[Recorded data]
((

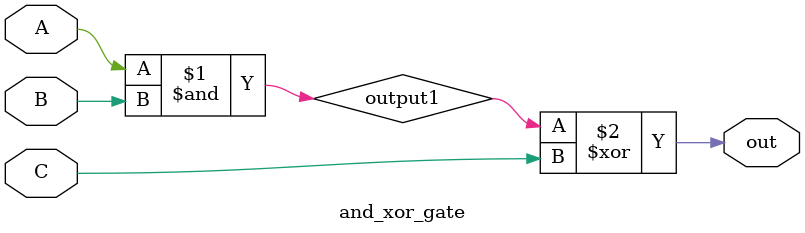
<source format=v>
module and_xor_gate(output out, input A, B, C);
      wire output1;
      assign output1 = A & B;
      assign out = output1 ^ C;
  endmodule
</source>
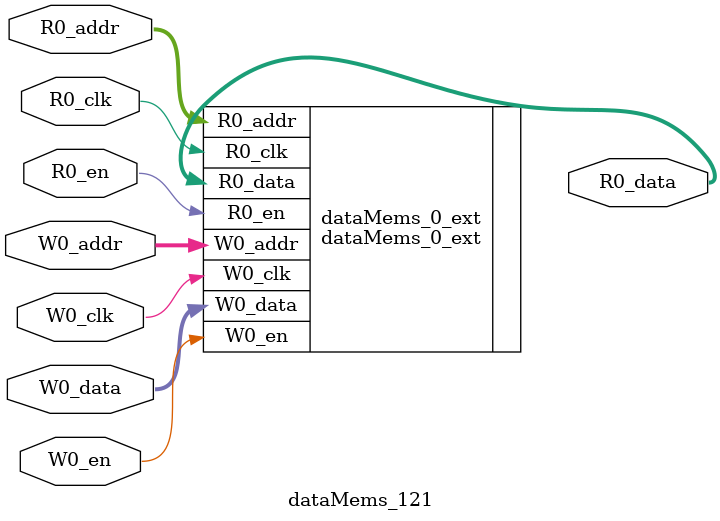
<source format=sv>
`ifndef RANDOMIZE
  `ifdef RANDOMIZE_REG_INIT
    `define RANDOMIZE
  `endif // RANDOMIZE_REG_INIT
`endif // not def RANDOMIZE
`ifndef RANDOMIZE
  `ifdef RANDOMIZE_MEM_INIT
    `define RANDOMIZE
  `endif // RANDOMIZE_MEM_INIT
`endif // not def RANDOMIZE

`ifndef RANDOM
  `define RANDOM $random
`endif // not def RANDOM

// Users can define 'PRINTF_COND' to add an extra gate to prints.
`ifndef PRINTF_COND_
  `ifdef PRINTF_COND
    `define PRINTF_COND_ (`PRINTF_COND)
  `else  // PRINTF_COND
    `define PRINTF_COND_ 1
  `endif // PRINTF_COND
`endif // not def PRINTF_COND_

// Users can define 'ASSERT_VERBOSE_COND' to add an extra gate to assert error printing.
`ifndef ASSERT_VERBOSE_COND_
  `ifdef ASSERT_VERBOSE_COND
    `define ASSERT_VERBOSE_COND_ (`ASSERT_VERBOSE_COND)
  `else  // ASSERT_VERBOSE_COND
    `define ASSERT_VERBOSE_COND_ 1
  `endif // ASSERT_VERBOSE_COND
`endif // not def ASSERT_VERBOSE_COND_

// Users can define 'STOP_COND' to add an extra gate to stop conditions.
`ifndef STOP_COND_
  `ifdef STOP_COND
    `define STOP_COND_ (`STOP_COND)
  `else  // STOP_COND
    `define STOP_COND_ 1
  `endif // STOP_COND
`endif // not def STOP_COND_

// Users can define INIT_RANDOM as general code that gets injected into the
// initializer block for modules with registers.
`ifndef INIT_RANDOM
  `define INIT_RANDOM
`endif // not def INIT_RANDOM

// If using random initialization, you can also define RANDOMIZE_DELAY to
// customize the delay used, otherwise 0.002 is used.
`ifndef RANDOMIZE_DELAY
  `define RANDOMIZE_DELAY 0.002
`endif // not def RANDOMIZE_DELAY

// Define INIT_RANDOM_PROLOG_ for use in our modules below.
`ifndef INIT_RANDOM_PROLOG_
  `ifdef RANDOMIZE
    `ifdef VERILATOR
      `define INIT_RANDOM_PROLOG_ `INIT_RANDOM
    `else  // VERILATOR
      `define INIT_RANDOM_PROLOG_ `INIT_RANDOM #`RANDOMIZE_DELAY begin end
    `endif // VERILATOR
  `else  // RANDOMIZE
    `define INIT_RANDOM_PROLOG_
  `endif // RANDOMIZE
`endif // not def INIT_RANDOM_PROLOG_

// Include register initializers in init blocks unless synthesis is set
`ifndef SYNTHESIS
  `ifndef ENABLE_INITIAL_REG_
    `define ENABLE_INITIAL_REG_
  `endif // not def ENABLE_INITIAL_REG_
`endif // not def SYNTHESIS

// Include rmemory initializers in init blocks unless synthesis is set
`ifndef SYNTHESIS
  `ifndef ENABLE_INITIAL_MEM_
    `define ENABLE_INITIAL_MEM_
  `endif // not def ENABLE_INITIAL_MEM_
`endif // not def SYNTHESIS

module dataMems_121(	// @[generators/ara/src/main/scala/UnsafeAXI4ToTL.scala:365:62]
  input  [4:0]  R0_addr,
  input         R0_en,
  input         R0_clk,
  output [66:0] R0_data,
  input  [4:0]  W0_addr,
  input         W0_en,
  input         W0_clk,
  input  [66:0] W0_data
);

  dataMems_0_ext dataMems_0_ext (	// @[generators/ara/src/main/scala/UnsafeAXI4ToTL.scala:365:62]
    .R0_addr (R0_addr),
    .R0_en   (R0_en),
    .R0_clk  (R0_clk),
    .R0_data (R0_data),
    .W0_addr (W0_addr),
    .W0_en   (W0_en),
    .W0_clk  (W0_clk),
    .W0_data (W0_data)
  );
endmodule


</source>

))

▶ **PROMPT**:
Wherever a line in the entries holds "generators", copy that line.

▶ **TASK ANSWER**:
module dataMems_121(	// @[generators/ara/src/main/scala/UnsafeAXI4ToTL.scala:365:62]
  dataMems_0_ext dataMems_0_ext (	// @[generators/ara/src/main/scala/UnsafeAXI4ToTL.scala:365:62]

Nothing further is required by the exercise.